▶ EXCERPTED DATA:
- Opening Delimiter -

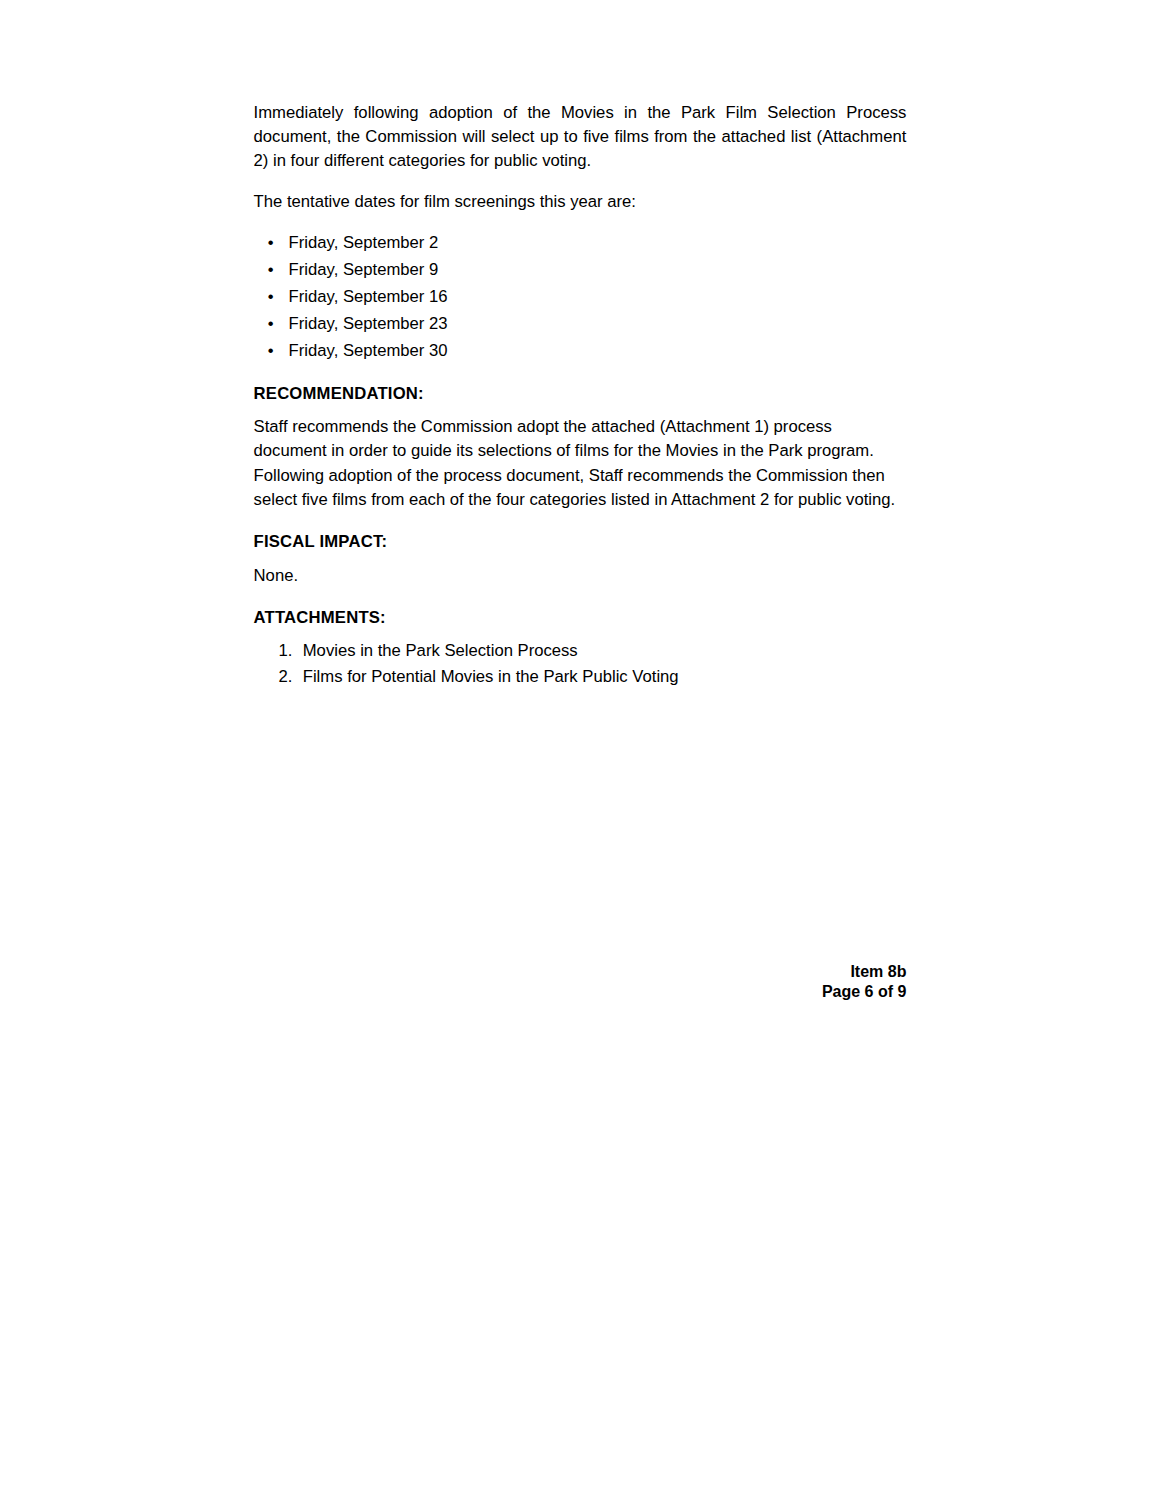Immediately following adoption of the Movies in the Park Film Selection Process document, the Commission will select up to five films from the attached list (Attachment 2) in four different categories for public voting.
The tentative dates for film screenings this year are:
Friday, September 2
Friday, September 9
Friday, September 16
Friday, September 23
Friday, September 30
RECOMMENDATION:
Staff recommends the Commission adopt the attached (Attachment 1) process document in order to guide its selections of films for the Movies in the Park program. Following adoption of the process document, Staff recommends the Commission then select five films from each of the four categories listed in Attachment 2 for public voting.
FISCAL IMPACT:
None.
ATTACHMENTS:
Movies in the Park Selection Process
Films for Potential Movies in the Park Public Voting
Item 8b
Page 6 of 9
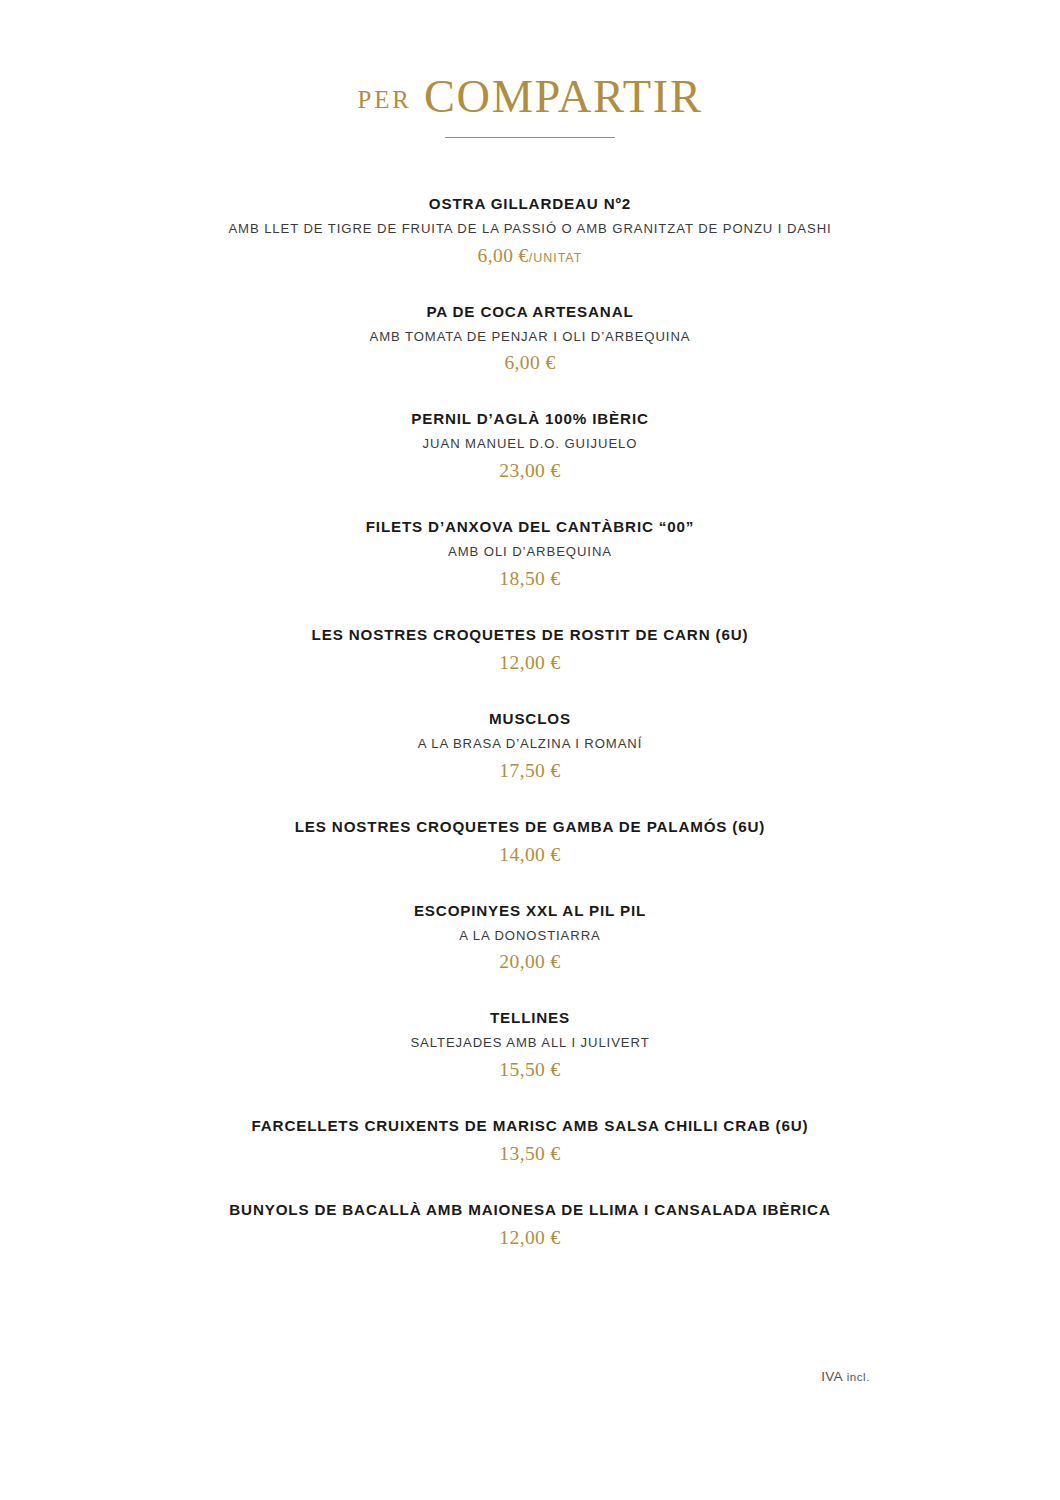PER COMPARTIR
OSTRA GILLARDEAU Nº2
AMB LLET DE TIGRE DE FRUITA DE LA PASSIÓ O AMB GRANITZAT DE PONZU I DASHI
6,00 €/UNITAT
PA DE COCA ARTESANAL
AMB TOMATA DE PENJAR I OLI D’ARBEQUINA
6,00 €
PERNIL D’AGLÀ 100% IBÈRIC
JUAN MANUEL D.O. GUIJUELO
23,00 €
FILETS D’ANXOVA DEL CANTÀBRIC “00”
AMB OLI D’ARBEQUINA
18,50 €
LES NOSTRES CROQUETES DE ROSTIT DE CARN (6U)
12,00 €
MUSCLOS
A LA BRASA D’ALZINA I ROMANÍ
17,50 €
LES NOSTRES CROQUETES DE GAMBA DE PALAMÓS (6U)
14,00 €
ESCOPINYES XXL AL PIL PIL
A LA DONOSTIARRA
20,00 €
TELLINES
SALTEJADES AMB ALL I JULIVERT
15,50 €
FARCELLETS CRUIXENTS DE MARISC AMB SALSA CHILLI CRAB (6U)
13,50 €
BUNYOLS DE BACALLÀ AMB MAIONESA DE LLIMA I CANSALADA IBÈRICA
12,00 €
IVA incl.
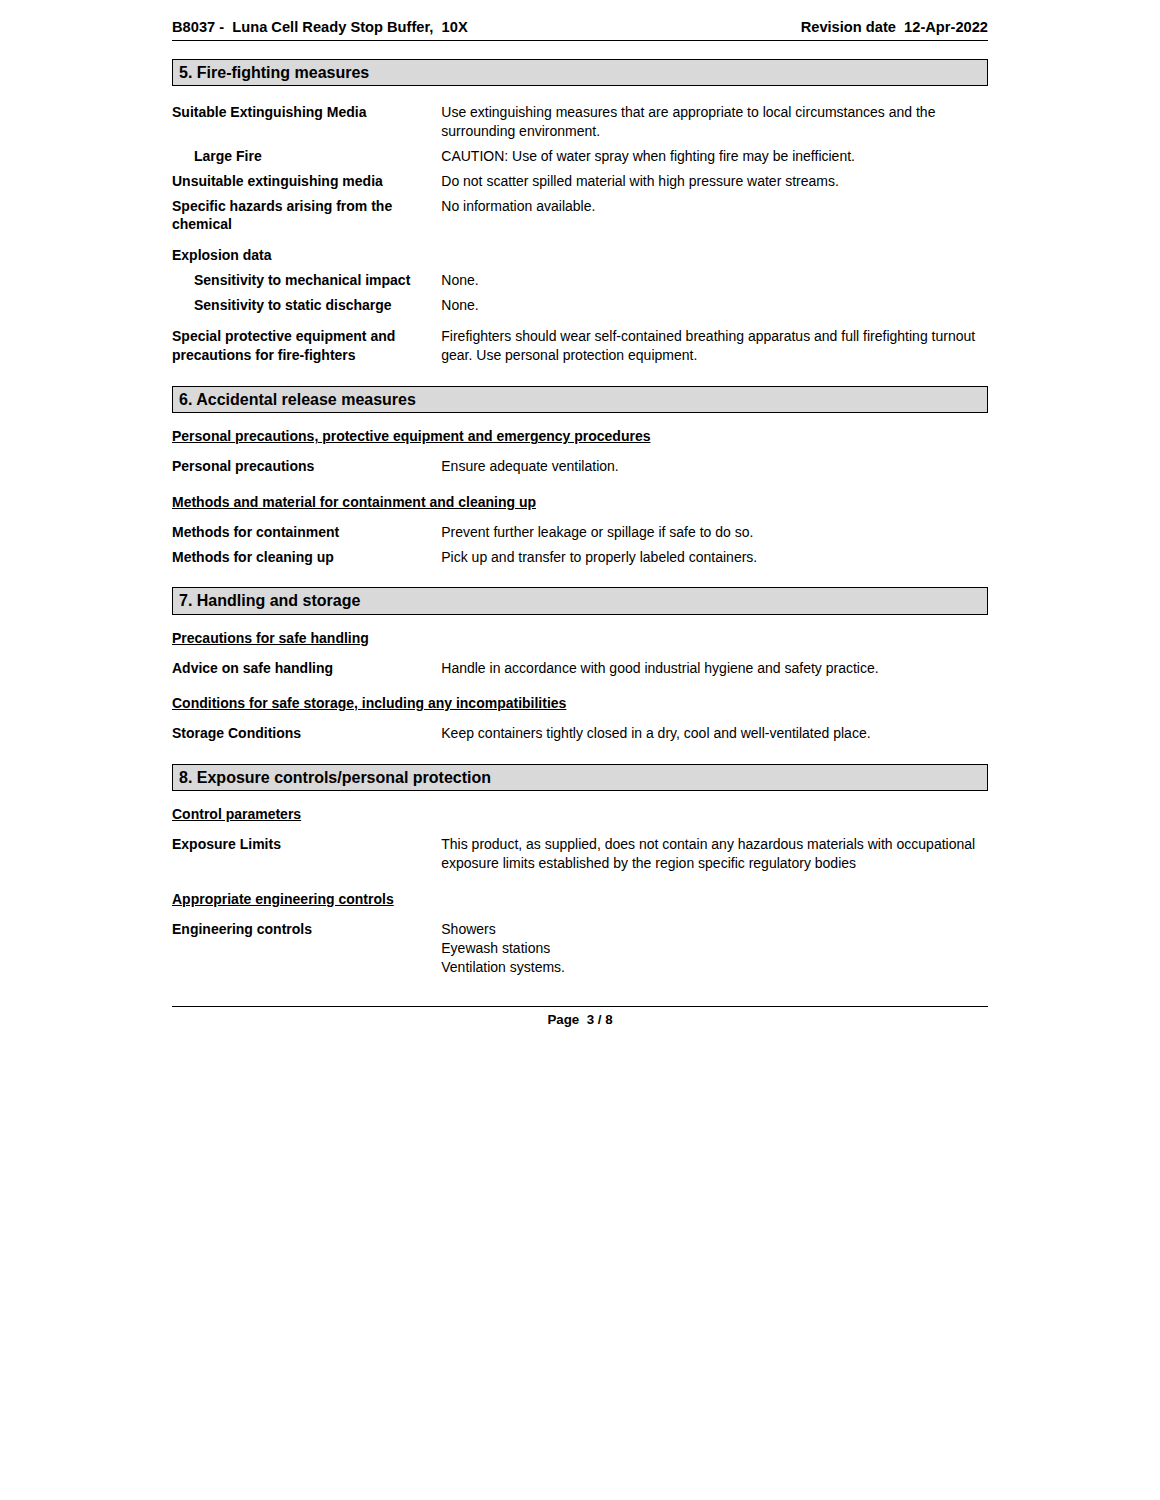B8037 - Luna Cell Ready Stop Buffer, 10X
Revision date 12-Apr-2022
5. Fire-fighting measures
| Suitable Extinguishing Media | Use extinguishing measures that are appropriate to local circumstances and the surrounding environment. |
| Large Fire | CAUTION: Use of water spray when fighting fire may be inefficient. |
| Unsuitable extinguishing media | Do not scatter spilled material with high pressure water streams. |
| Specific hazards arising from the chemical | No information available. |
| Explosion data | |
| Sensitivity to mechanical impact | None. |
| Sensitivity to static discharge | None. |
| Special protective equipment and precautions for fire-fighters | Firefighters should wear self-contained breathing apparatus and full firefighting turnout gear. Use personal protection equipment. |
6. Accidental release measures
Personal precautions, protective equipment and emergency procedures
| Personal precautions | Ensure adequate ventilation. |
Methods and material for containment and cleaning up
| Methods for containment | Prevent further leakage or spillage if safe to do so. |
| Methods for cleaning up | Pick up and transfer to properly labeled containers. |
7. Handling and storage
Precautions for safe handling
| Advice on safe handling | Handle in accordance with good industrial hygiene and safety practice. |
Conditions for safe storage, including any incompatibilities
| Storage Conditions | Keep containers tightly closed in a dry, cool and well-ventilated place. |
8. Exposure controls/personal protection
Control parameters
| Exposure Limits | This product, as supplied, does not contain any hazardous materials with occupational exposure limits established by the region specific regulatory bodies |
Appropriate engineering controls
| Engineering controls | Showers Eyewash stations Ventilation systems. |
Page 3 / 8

- Closing Delimiter -

▶ AIM OF THE TASK:
Go through the listing above, count the lines that contain "Friday", and state that number alone.

▶ REPLY TO THE TASK:
5